**AUFGABENSTELLUNG:**
Filtere aus den folgenden Datensätzen jede Zeile heraus, in der die Zeichenfolge „χαρακτήρες“ vorkommt, und gib diese Zeilen unverändert aus. Achte dabei auf Groß- und Kleinschreibung.

===== DATENSÄTZE =====

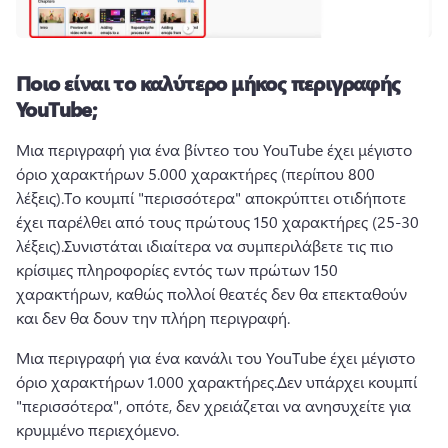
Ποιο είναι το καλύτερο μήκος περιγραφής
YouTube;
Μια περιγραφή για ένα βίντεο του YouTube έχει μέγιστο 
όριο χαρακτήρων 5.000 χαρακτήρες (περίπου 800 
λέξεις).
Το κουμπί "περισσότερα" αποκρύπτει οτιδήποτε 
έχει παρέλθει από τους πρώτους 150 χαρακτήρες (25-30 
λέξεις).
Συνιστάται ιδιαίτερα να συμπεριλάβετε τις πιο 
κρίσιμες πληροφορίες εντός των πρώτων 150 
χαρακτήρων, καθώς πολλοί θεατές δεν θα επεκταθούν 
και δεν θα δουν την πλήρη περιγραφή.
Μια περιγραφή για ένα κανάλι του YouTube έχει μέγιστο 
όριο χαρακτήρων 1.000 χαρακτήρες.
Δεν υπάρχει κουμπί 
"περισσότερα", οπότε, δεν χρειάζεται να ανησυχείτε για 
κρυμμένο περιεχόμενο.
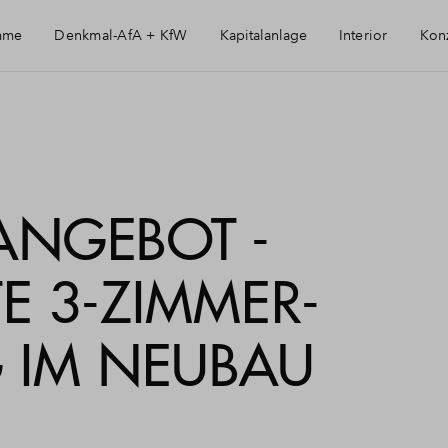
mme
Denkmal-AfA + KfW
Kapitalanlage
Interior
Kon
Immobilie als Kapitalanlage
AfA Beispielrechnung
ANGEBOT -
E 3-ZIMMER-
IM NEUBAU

=====

**ANTWORT:**
όριο χαρακτήρων 5.000 χαρακτήρες (περίπου 800 
έχει παρέλθει από τους πρώτους 150 χαρακτήρες (25-30 
όριο χαρακτήρων 1.000 χαρακτήρες.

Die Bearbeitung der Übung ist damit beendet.